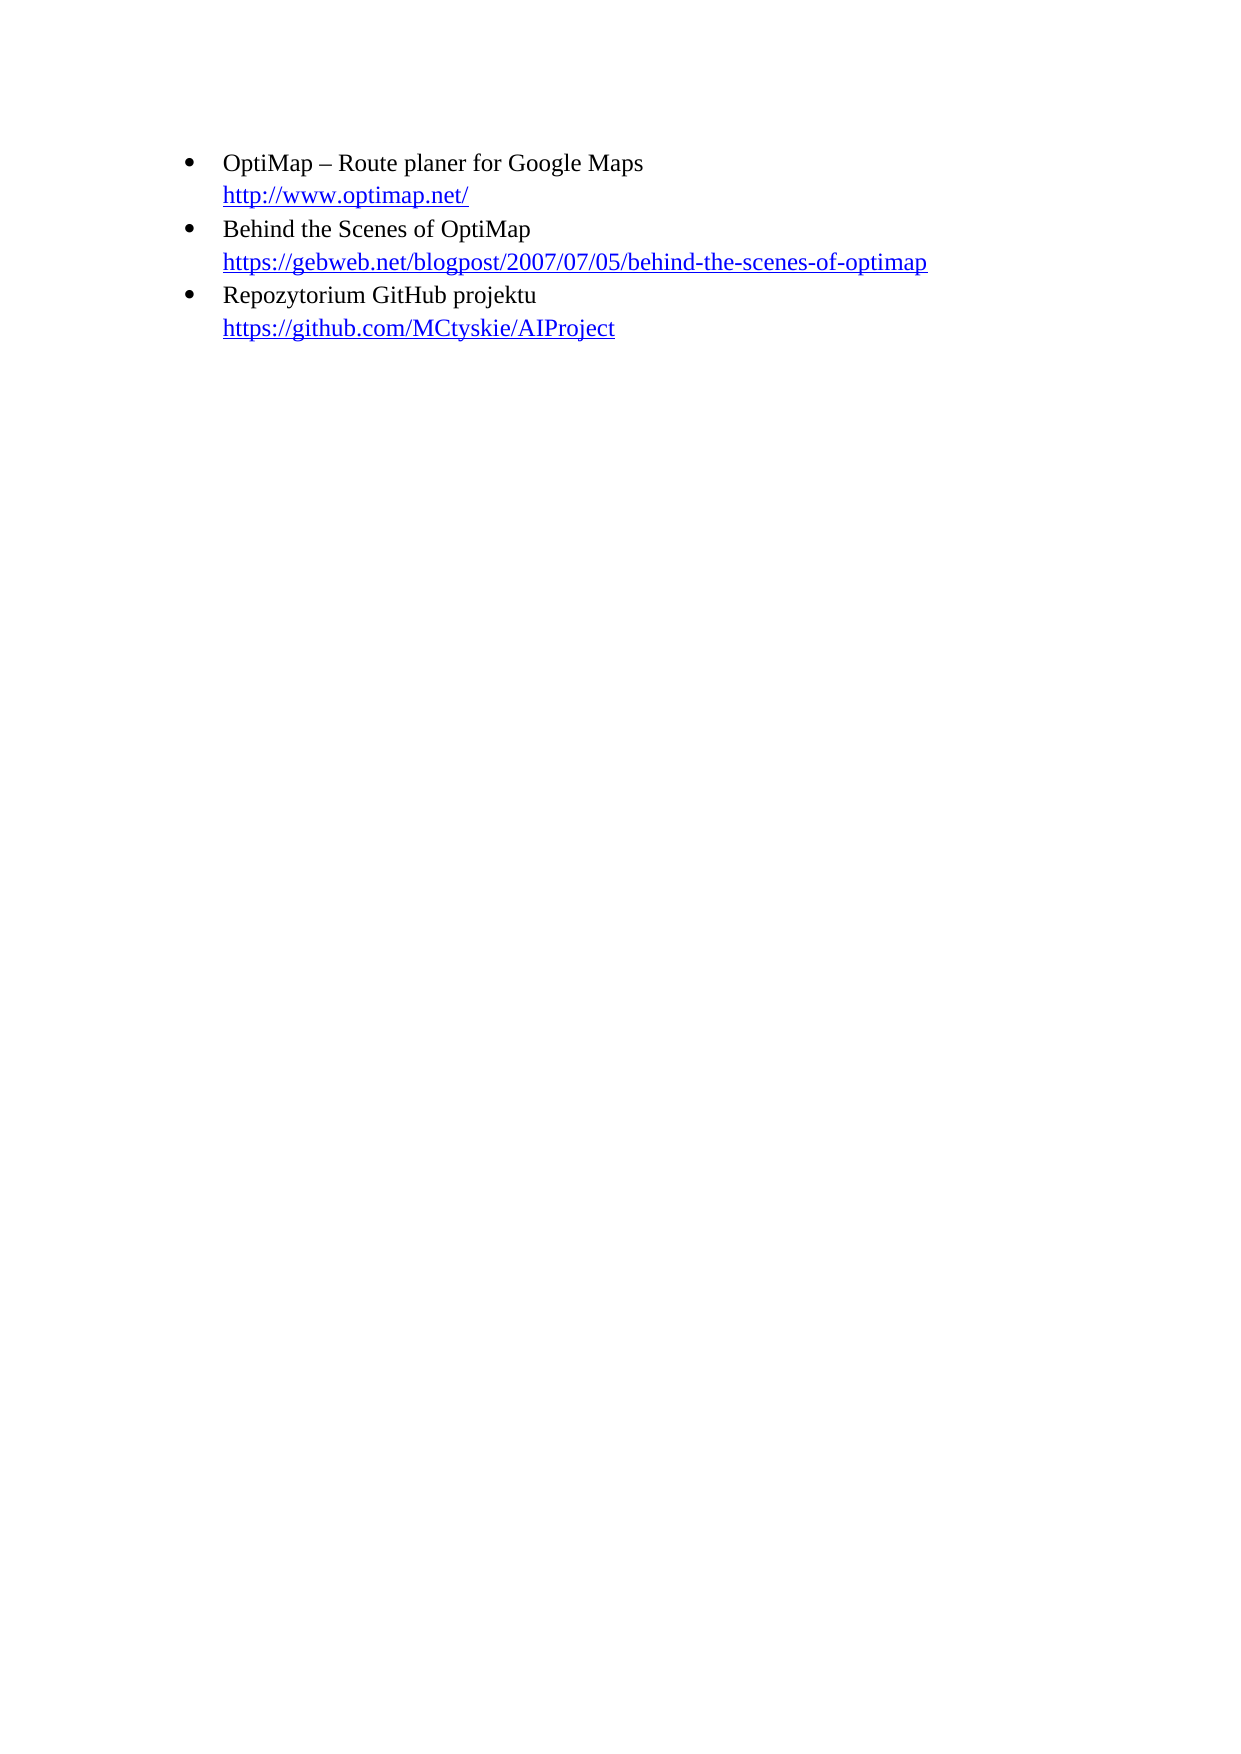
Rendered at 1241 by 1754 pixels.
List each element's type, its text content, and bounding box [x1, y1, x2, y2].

list https://github.com/MCtyskie/AIProject [223, 313, 1093, 341]
list Behind the Scenes of OptiMap https://gebweb.net/blogpost/2007/07/05/behind-the-scenes-of-optimap [185, 214, 1093, 275]
list Repozytorium GitHub projektu [185, 280, 1093, 308]
list OptiMap – Route planer for Google Maps http://www.optimap.net/ [185, 148, 1093, 209]
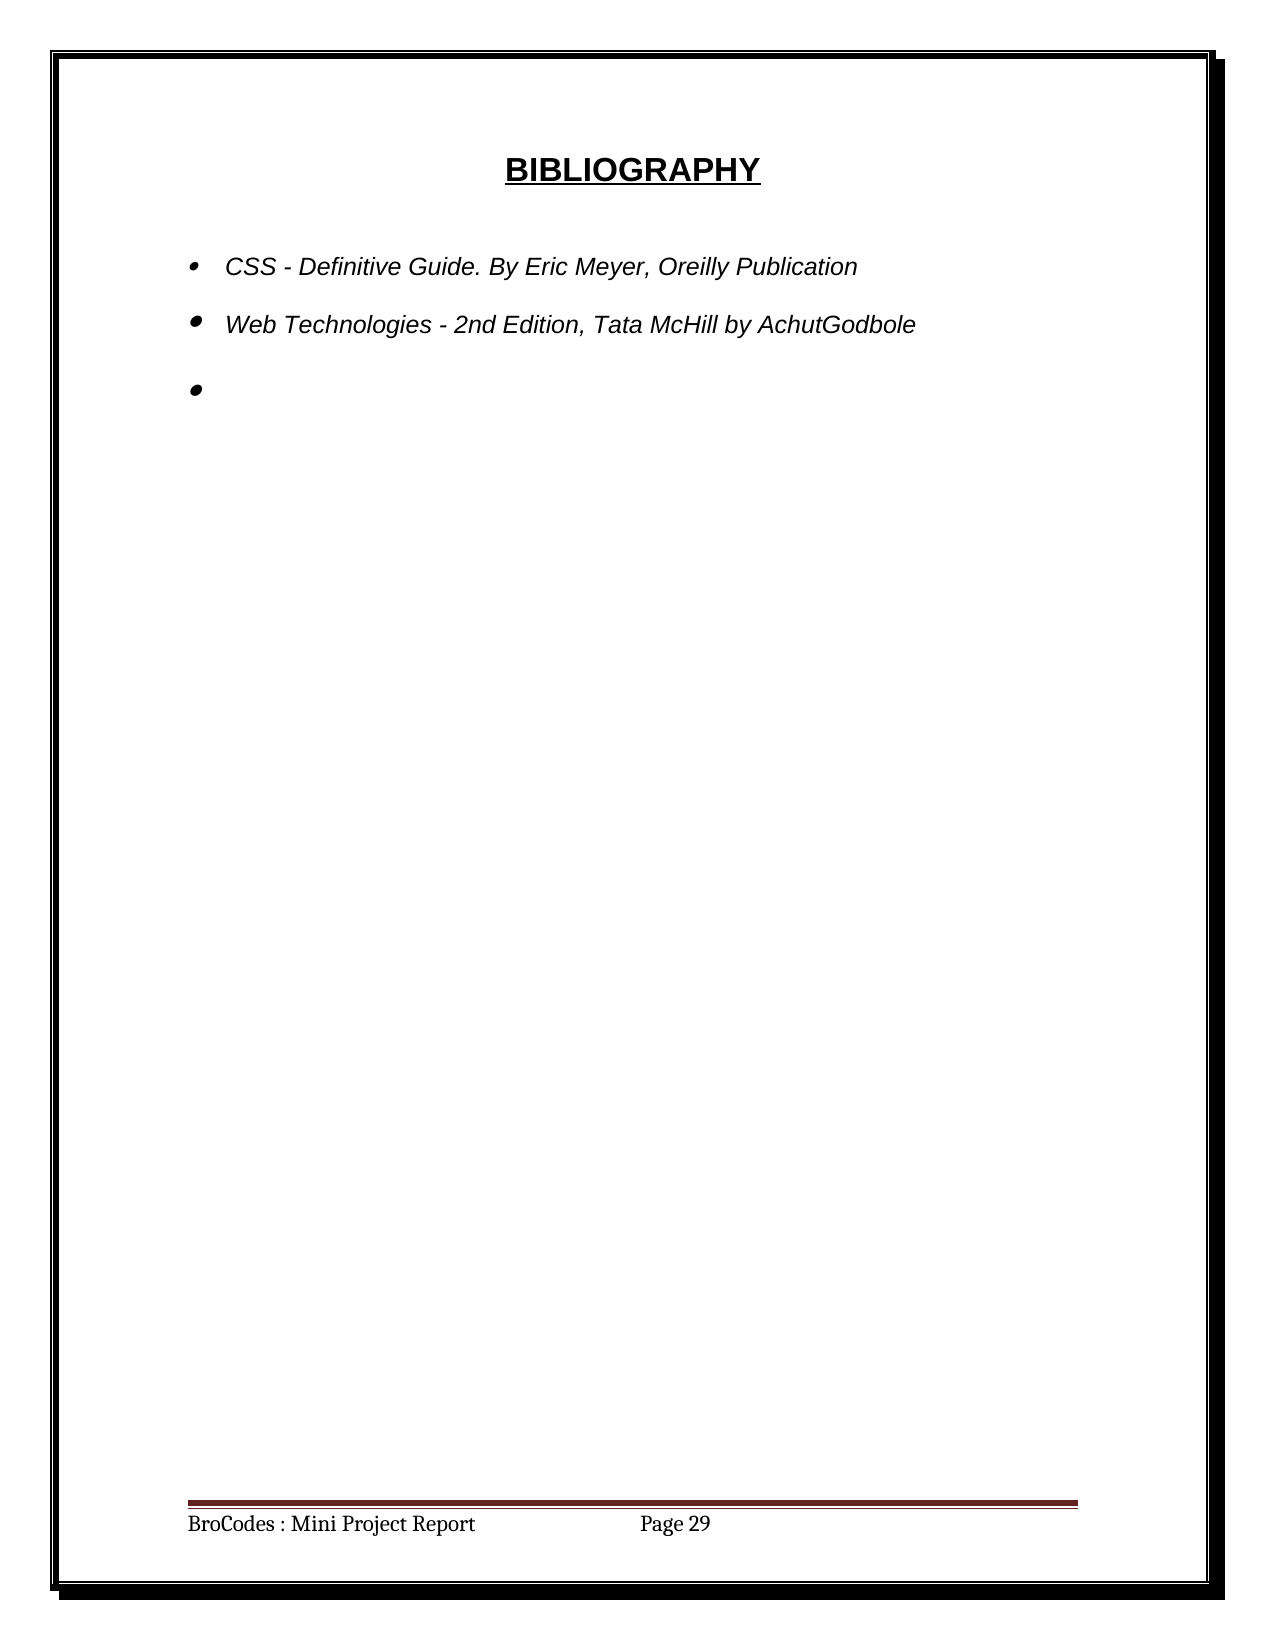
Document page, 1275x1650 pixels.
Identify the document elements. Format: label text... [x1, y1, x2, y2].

text BIBLIOGRAPHY [187, 150, 1078, 188]
list Web Technologies - 2nd Edition, Tata McHill by AchutGodbole [187, 309, 1078, 340]
list CSS - Definitive Guide. By Eric Meyer, Oreilly Publication [187, 252, 1078, 281]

────────

▶ [About this exercise]:
Repeat all of the listing above word for word, and exclude the pictures.

▶ [Task answer]:
Rendered at 1241 by 1754 pixels.
List each element's type, its text content, and bounding box [x1, y1, x2, y2].

list https://github.com/MCtyskie/AIProject [223, 313, 1093, 341]
list Behind the Scenes of OptiMap https://gebweb.net/blogpost/2007/07/05/behind-the-scenes-of-optimap [185, 214, 1093, 275]
list Repozytorium GitHub projektu [185, 280, 1093, 308]
list OptiMap – Route planer for Google Maps http://www.optimap.net/ [185, 148, 1093, 209]
Document page, 1275x1650 pixels.
Identify the document elements. Format: label text... [x1, y1, x2, y2].

text BIBLIOGRAPHY [187, 150, 1078, 188]
list Web Technologies - 2nd Edition, Tata McHill by AchutGodbole [187, 309, 1078, 340]
list CSS - Definitive Guide. By Eric Meyer, Oreilly Publication [187, 252, 1078, 281]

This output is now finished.